APOE genotype of participants was initially determined by sequencing rs7412 and rs429358 SNPs at APOE exon 4. Furthermore, the APOE genotype was derived using imputed SNPs, and concordance was assessed using the sequenced APOE genotype. To validate the genetic data quality, the researchers sought to replicate known associations from genome-wide association studies (GWASs) with diet-related biomarkers.

Findings

DNA concentrations ranged between 0.12 ng/μL and 4.14 ng/μL in serum samples and 4.4 ng/μL and 277.8 ng/μL in whole-blood samples. Genetic data were generated for 602 trial samples. Excluding samples pre-QC with call rates < 90% and SNPs with MAF < 0.01 resulted in 573 participants with genotype data for over 1.01 million SNPs. In total, 630,959 SNPs were used for sample QC checks. Two samples with mismatches between self-reported and genetically inferred sex were excluded.

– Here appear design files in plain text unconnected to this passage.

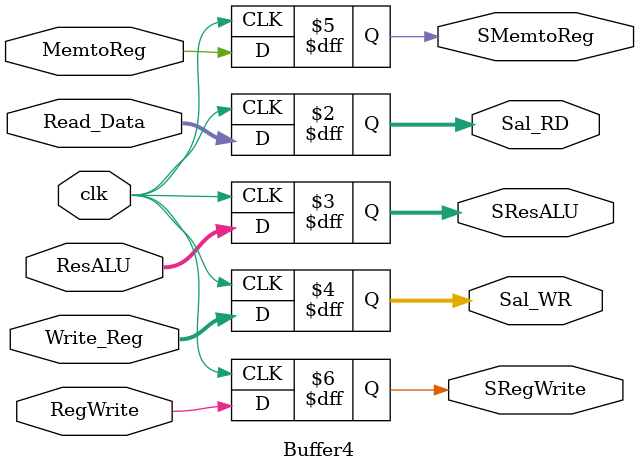
<source format=v>

module Buffer4(
	input [31:0]Read_Data,ResALU,
	input[4:0]Write_Reg,
	input MemtoReg,RegWrite,
	input clk,
	output reg[31:0]Sal_RD, SResALU,
	output reg[4:0]Sal_WR,
	output reg SMemtoReg,SRegWrite
);

always @(posedge clk)
	begin
		Sal_RD = Read_Data;
	   SResALU = ResALU;
		Sal_WR = Write_Reg;
		
		SMemtoReg = MemtoReg;
		SRegWrite = RegWrite;
	end

endmodule 
</source>
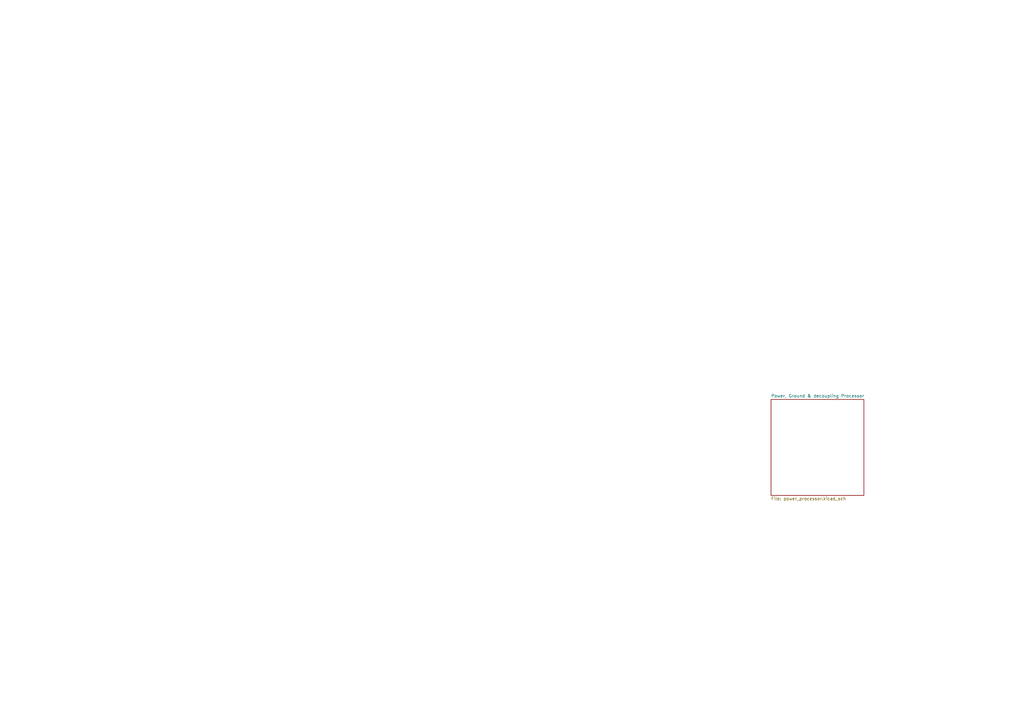
<source format=kicad_sch>
(kicad_sch (version 20230121) (generator eeschema)

  (uuid 57e23472-9140-4767-ac16-982c99f37928)

  (paper "A3")

  (title_block
    (title "CPU circuit")
    (date "2023-04-05")
    (rev "A")
  )

  


  (sheet (at 316.23 163.83) (size 38.1 39.37) (fields_autoplaced)
    (stroke (width 0.1524) (type solid))
    (fill (color 0 0 0 0.0000))
    (uuid fa12c0f4-e580-454c-bd01-df32ffe281bd)
    (property "Sheetname" "Power, Ground & decoupling Processor" (at 316.23 163.1184 0)
      (effects (font (size 1.27 1.27)) (justify left bottom))
    )
    (property "Sheetfile" "power_processor.kicad_sch" (at 316.23 203.7846 0)
      (effects (font (size 1.27 1.27)) (justify left top))
    )
    (instances
      (project "SOM with RK3399, 4Gb LPDDR4, Wi-Fi, Bluetooth, PMIC, Ethernet, EMMc"
        (path "/2bb52b27-d806-44bf-ba3c-f531779e1c0f/135bdf1b-bc1d-43b5-a004-9dd0f9e1e70b" (page "9"))
      )
    )
  )
)

</source>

Three pairs of first-degree relatives were identified. The principal component 1 (PC1) separated White individuals from Black participants. The three Asian participants and one “other” participant clustered closer to White individuals. The team used PC1 to define a subset of participants of European ancestry as self-identified White individuals within six standard deviations (SDs) of PC1 means.

Similarly, a smaller subset of African-ancestry participants was determined. The ancestry of eight other participants could not be confidently inferred, so their genetic data were excluded from the final dataset.

Genotype concordance rates ranged between 98.1% and 99.8%, indicating high consistency. After sample QC, 58 and 494 unrelated samples of inferred African and European ancestries were retained, respectively. After a second PCA, the population sub-structure remained evident in the European ancestry group. Further, after all QC procedures, 809,442 and 772,662 variants were retained for 494 and 58 inferred European and African ancestry participants, respectively.

Following imputation with the 1000G panel, around 47.1 million variants were obtained for each ancestry. HRC imputation, performed only for European-ancestry participants, resulted in 39.1 million variants. HRC imputation demonstrated a higher quality for low-frequency and common variants. The APOE genotype concordance was 98.2% between 1000G-imputed and sequenced genotypes.

Compared to sequencing data, the imputed genotypes misclassified five non-carriers as E4 carriers and two E4 carriers as non-carriers. Similarly, HRC imputation yielded genotypes identical to those with the 1000G panel. The team replicated at least one SNP previously linked to adiponectin, alpha-linolenic acid, coffee intake, beta-carotene, alpha-tocopherol, tea intake, and docosahexaenoic acid in the 1000G imputed data. Results were comparable with HRC-imputed data.

Conclusions

In sum, the study presents a genetic resource from the first RCT of the MIND diet targeting cognitive outcomes. The findings highlight the adequacy of serum as an alternative source of DNA. Although serum DNA extraction and genotypic performance were inferior to those of whole blood, serum remains attractive in cases of missing or insufficient whole blood. The HRC and 1000G reference panels yielded high-quality imputed data for African and European ancestry populations.

Concordance was high between imputed and sequenced APOE genotypes. Moreover, the researchers replicated known GWAS associations with diet-related biomarkers.

The authors also noted several limitations to provide context for future research. These include that the study population was predominantly of European ancestry, which may limit the generalizability of findings, and that the specific participant criteria (e.g., overweight, family history of dementia) mean the resource is not representative of the general population. They also advise that potential batch effects from specimen type and study site should be accounted for in future analyses.

This genetic resource enables analyses of genetic contributions to variability in cognitive responses to the MIND diet, supporting integrative analysis with other data types to delineate underlying biological mechanisms. The data will be made available to other researchers via The National Institute on Aging Genetics of Alzheimer’s Disease Data Storage Site (NIAGADS).

These efforts could ultimately inform precision nutrition strategies and help promote cognitive health.